Previsão de Sobrevivência dos Pacientes
Além de diagnosticar e prever perfis moleculares, o CHIEF demonstrou ser eficaz na previsão de resultados de sobrevivência de pacientes.
Usando imagens histopatológicas obtidas durante o diagnóstico inicial, o modelo foi capaz de prever com precisão a sobrevivência de curto e longo prazo, distinguindo pacientes com prognósticos diferentes.
Em pacientes com cânceres mais avançados, o CHIEF superou outros modelos de IA em até 10%, e sua precisão foi testada em grupos de pacientes de 17 instituições diferentes. No geral, a capacidade do CHIEF de prever o risco de morte foi considerada um passo significativo em relação aos modelos atuais.
Perspectivas Futuras
Os pesquisadores afirmam que, com validações adicionais e uma implementação mais ampla, o modelo CHIEF e outros sistemas semelhantes poderão revolucionar o tratamento de câncer em escala global.

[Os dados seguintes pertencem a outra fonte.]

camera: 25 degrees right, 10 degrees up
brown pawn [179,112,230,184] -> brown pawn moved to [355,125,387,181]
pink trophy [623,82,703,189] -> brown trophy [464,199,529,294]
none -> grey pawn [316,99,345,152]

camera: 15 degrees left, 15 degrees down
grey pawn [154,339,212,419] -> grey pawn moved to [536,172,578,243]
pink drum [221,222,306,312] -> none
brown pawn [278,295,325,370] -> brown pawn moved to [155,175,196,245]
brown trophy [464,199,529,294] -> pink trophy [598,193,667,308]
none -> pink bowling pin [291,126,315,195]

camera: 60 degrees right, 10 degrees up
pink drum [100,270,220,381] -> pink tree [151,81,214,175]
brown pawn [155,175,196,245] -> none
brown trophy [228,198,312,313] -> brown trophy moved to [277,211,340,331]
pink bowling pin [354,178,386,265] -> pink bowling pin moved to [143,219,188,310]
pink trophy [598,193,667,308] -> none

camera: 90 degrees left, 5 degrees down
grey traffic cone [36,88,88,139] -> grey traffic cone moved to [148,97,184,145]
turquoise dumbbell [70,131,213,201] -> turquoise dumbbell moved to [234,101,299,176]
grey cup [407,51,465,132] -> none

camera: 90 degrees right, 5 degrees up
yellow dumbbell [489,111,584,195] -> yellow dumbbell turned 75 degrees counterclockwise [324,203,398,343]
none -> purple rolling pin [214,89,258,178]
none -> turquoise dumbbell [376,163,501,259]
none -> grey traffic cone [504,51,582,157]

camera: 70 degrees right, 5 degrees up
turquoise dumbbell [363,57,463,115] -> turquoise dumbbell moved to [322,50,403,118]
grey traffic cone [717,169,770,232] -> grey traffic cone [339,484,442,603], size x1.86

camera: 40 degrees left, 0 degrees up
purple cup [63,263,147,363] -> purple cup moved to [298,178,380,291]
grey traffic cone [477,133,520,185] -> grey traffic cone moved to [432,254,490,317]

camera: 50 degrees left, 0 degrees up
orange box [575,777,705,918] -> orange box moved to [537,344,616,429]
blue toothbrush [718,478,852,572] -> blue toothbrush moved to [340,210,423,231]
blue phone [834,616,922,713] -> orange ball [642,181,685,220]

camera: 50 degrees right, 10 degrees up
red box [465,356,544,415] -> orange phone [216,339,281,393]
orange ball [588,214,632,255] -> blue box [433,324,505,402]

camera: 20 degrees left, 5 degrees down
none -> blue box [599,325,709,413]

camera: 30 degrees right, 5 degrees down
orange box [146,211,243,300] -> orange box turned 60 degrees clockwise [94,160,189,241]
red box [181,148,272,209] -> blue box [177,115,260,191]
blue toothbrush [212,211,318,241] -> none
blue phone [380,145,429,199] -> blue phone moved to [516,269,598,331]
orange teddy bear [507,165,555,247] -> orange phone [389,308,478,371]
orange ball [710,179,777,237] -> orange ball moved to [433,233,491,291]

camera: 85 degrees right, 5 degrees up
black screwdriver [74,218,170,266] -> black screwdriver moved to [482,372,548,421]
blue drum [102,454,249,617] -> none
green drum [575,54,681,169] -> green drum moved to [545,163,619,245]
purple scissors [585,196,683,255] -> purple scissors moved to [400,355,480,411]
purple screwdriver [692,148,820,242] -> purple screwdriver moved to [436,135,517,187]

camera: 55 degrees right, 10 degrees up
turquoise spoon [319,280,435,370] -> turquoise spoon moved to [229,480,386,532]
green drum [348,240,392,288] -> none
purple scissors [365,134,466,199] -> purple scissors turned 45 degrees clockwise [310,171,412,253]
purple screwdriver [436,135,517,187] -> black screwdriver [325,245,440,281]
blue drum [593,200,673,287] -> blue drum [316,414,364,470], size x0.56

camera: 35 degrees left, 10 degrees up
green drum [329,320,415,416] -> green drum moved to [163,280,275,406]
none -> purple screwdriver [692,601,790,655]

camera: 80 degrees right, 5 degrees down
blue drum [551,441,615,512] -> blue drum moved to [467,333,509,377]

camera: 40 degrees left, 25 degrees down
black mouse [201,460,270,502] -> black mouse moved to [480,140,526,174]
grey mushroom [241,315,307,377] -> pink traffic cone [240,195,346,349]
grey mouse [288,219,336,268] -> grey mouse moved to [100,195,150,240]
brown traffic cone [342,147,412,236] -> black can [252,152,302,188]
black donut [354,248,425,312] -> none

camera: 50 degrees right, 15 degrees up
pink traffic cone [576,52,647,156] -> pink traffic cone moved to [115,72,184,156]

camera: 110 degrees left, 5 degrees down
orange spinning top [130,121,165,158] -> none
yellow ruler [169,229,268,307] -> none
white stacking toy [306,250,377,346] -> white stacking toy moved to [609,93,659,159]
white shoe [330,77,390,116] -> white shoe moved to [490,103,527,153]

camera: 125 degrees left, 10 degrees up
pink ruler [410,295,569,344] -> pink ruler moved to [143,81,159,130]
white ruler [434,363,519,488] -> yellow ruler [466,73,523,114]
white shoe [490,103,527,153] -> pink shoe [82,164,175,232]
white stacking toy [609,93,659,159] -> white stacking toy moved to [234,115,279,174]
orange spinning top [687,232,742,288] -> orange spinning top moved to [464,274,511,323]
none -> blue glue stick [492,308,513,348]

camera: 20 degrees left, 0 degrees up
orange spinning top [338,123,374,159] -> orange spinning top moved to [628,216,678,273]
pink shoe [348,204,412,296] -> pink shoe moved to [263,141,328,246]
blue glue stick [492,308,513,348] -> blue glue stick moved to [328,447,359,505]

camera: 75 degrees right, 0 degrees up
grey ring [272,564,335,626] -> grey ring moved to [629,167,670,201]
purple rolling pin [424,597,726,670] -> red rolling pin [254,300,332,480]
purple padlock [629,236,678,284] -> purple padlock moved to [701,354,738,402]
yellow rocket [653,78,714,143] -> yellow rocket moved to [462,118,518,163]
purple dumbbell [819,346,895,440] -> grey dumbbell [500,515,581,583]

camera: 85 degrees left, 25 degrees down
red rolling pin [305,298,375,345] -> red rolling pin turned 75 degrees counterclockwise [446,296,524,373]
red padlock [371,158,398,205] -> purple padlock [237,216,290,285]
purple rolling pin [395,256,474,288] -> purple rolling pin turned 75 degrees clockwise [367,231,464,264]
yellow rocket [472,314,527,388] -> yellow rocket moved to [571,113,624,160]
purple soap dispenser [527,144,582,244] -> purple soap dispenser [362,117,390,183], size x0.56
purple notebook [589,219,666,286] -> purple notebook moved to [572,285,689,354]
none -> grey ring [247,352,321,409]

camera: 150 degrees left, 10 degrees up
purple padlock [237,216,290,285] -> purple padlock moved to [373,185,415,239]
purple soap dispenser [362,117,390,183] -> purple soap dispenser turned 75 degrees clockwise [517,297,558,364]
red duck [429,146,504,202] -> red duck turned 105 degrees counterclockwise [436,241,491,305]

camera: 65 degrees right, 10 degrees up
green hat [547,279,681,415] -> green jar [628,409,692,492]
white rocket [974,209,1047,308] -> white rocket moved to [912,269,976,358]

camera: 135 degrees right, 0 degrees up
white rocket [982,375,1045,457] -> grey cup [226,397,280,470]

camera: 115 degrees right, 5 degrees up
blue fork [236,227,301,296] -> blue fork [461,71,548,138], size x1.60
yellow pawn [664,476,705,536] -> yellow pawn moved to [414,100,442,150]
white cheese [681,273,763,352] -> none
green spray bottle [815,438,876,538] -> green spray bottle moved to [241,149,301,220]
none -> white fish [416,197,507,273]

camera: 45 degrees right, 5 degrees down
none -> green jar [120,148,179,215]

A equipe de Harvard destacou que esse tipo de IA pode ajudar a identificar pacientes que não respondem bem às terapias convencionais, oferecendo a possibilidade de tratamentos experimentais direcionados.
O modelo também pode ser uma ferramenta útil em regiões com poucos recursos, onde o acesso a tecnologias avançadas, como o sequenciamento genômico, pode ser limitado.
A rápida identificação de padrões moleculares e perfis genéticos a partir de imagens de tecido pode oferecer uma solução mais acessível e rápida para médicos em todo o mundo.
Em resumo, o desenvolvimento do CHIEF representa um avanço significativo no uso da IA no campo da oncologia, com potencial para melhorar a precisão dos diagnósticos, prever melhor os resultados dos pacientes e personalizar os tratamentos, aumentando as chances de sucesso no combate ao câncer.